REQUIRED TASK: Convert the entries below into a JSON list of strings with one string per line, leaving out any blank lines.

LISTING:
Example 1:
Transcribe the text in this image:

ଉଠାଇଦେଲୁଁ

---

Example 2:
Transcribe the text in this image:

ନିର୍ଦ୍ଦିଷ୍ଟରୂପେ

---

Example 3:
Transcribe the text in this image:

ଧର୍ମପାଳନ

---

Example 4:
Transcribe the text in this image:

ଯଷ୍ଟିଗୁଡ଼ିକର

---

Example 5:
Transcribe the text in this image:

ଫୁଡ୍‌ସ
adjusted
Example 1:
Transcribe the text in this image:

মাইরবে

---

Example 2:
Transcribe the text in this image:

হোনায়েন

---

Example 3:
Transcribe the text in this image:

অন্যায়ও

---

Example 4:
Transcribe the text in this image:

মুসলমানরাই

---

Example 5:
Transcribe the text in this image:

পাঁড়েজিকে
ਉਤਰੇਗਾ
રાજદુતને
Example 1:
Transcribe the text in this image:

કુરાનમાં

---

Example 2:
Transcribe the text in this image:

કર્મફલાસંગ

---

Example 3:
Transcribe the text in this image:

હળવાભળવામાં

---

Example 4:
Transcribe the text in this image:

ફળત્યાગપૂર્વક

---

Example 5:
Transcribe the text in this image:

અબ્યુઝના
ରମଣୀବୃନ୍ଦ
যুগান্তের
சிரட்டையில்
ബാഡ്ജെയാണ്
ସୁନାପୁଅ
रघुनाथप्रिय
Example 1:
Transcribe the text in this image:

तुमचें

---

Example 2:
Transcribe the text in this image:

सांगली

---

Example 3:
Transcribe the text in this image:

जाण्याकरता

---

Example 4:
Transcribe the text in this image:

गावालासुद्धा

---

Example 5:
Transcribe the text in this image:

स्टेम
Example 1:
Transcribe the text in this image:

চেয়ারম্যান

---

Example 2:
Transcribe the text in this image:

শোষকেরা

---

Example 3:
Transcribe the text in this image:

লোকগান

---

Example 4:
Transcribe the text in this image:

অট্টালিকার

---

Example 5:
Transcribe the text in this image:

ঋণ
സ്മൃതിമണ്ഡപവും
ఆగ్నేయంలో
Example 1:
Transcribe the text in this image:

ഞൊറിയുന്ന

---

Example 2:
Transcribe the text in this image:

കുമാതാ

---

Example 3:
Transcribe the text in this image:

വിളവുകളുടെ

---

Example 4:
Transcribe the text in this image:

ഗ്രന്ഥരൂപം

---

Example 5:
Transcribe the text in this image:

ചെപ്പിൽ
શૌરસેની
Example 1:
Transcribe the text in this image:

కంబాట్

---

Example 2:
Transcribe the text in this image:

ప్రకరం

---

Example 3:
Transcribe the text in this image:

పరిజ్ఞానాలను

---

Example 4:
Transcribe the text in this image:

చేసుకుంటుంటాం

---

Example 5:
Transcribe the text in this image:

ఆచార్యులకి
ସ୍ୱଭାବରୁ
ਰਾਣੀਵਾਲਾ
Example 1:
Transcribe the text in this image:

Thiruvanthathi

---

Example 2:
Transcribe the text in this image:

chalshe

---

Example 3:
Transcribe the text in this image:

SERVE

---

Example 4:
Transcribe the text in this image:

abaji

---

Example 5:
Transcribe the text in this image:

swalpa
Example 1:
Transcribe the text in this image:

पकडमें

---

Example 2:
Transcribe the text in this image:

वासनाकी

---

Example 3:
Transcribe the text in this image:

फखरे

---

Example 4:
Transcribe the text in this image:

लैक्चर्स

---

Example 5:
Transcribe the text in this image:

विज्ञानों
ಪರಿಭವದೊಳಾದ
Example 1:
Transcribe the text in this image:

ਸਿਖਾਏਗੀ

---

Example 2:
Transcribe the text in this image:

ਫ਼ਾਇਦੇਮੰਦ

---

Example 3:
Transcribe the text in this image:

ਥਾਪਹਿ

IN RESPONSE:
[
  "Example 1:",
  "Transcribe the text in this image:",
  "ଉଠାଇଦେଲୁଁ",
  "---",
  "Example 2:",
  "Transcribe the text in this image:",
  "ନିର୍ଦ୍ଦିଷ୍ଟରୂପେ",
  "---",
  "Example 3:",
  "Transcribe the text in this image:",
  "ଧର୍ମପାଳନ",
  "---",
  "Example 4:",
  "Transcribe the text in this image:",
  "ଯଷ୍ଟିଗୁଡ଼ିକର",
  "---",
  "Example 5:",
  "Transcribe the text in this image:",
  "ଫୁଡ୍‌ସ",
  "adjusted",
  "Example 1:",
  "Transcribe the text in this image:",
  "মাইরবে",
  "---",
  "Example 2:",
  "Transcribe the text in this image:",
  "হোনায়েন",
  "---",
  "Example 3:",
  "Transcribe the text in this image:",
  "অন্যায়ও",
  "---",
  "Example 4:",
  "Transcribe the text in this image:",
  "মুসলমানরাই",
  "---",
  "Example 5:",
  "Transcribe the text in this image:",
  "পাঁড়েজিকে",
  "ਉਤਰੇਗਾ",
  "રાજદુતને",
  "Example 1:",
  "Transcribe the text in this image:",
  "કુરાનમાં",
  "---",
  "Example 2:",
  "Transcribe the text in this image:",
  "કર્મફલાસંગ",
  "---",
  "Example 3:",
  "Transcribe the text in this image:",
  "હળવાભળવામાં",
  "---",
  "Example 4:",
  "Transcribe the text in this image:",
  "ફળત્યાગપૂર્વક",
  "---",
  "Example 5:",
  "Transcribe the text in this image:",
  "અબ્યુઝના",
  "ରମଣୀବୃନ୍ଦ",
  "যুগান্তের",
  "சிரட்டையில்",
  "ബാഡ്ജെയാണ്",
  "ସୁନାପୁଅ",
  "रघुनाथप्रिय",
  "Example 1:",
  "Transcribe the text in this image:",
  "तुमचें",
  "---",
  "Example 2:",
  "Transcribe the text in this image:",
  "सांगली",
  "---",
  "Example 3:",
  "Transcribe the text in this image:",
  "जाण्याकरता",
  "---",
  "Example 4:",
  "Transcribe the text in this image:",
  "गावालासुद्धा",
  "---",
  "Example 5:",
  "Transcribe the text in this image:",
  "स्टेम",
  "Example 1:",
  "Transcribe the text in this image:",
  "চেয়ারম্যান",
  "---",
  "Example 2:",
  "Transcribe the text in this image:",
  "শোষকেরা",
  "---",
  "Example 3:",
  "Transcribe the text in this image:",
  "লোকগান",
  "---",
  "Example 4:",
  "Transcribe the text in this image:",
  "অট্টালিকার",
  "---",
  "Example 5:",
  "Transcribe the text in this image:",
  "ঋণ",
  "സ്മൃതിമണ്ഡപവും",
  "ఆగ్నేయంలో",
  "Example 1:",
  "Transcribe the text in this image:",
  "ഞൊറിയുന്ന",
  "---",
  "Example 2:",
  "Transcribe the text in this image:",
  "കുമാതാ",
  "---",
  "Example 3:",
  "Transcribe the text in this image:",
  "വിളവുകളുടെ",
  "---",
  "Example 4:",
  "Transcribe the text in this image:",
  "ഗ്രന്ഥരൂപം",
  "---",
  "Example 5:",
  "Transcribe the text in this image:",
  "ചെപ്പിൽ",
  "શૌરસેની",
  "Example 1:",
  "Transcribe the text in this image:",
  "కంబాట్",
  "---",
  "Example 2:",
  "Transcribe the text in this image:",
  "ప్రకరం",
  "---",
  "Example 3:",
  "Transcribe the text in this image:",
  "పరిజ్ఞానాలను",
  "---",
  "Example 4:",
  "Transcribe the text in this image:",
  "చేసుకుంటుంటాం",
  "---",
  "Example 5:",
  "Transcribe the text in this image:",
  "ఆచార్యులకి",
  "ସ୍ୱଭାବରୁ",
  "ਰਾਣੀਵਾਲਾ",
  "Example 1:",
  "Transcribe the text in this image:",
  "Thiruvanthathi",
  "---",
  "Example 2:",
  "Transcribe the text in this image:",
  "chalshe",
  "---",
  "Example 3:",
  "Transcribe the text in this image:",
  "SERVE",
  "---",
  "Example 4:",
  "Transcribe the text in this image:",
  "abaji",
  "---",
  "Example 5:",
  "Transcribe the text in this image:",
  "swalpa",
  "Example 1:",
  "Transcribe the text in this image:",
  "पकडमें",
  "---",
  "Example 2:",
  "Transcribe the text in this image:",
  "वासनाकी",
  "---",
  "Example 3:",
  "Transcribe the text in this image:",
  "फखरे",
  "---",
  "Example 4:",
  "Transcribe the text in this image:",
  "लैक्चर्स",
  "---",
  "Example 5:",
  "Transcribe the text in this image:",
  "विज्ञानों",
  "ಪರಿಭವದೊಳಾದ",
  "Example 1:",
  "Transcribe the text in this image:",
  "ਸਿਖਾਏਗੀ",
  "---",
  "Example 2:",
  "Transcribe the text in this image:",
  "ਫ਼ਾਇਦੇਮੰਦ",
  "---",
  "Example 3:",
  "Transcribe the text in this image:",
  "ਥਾਪਹਿ"
]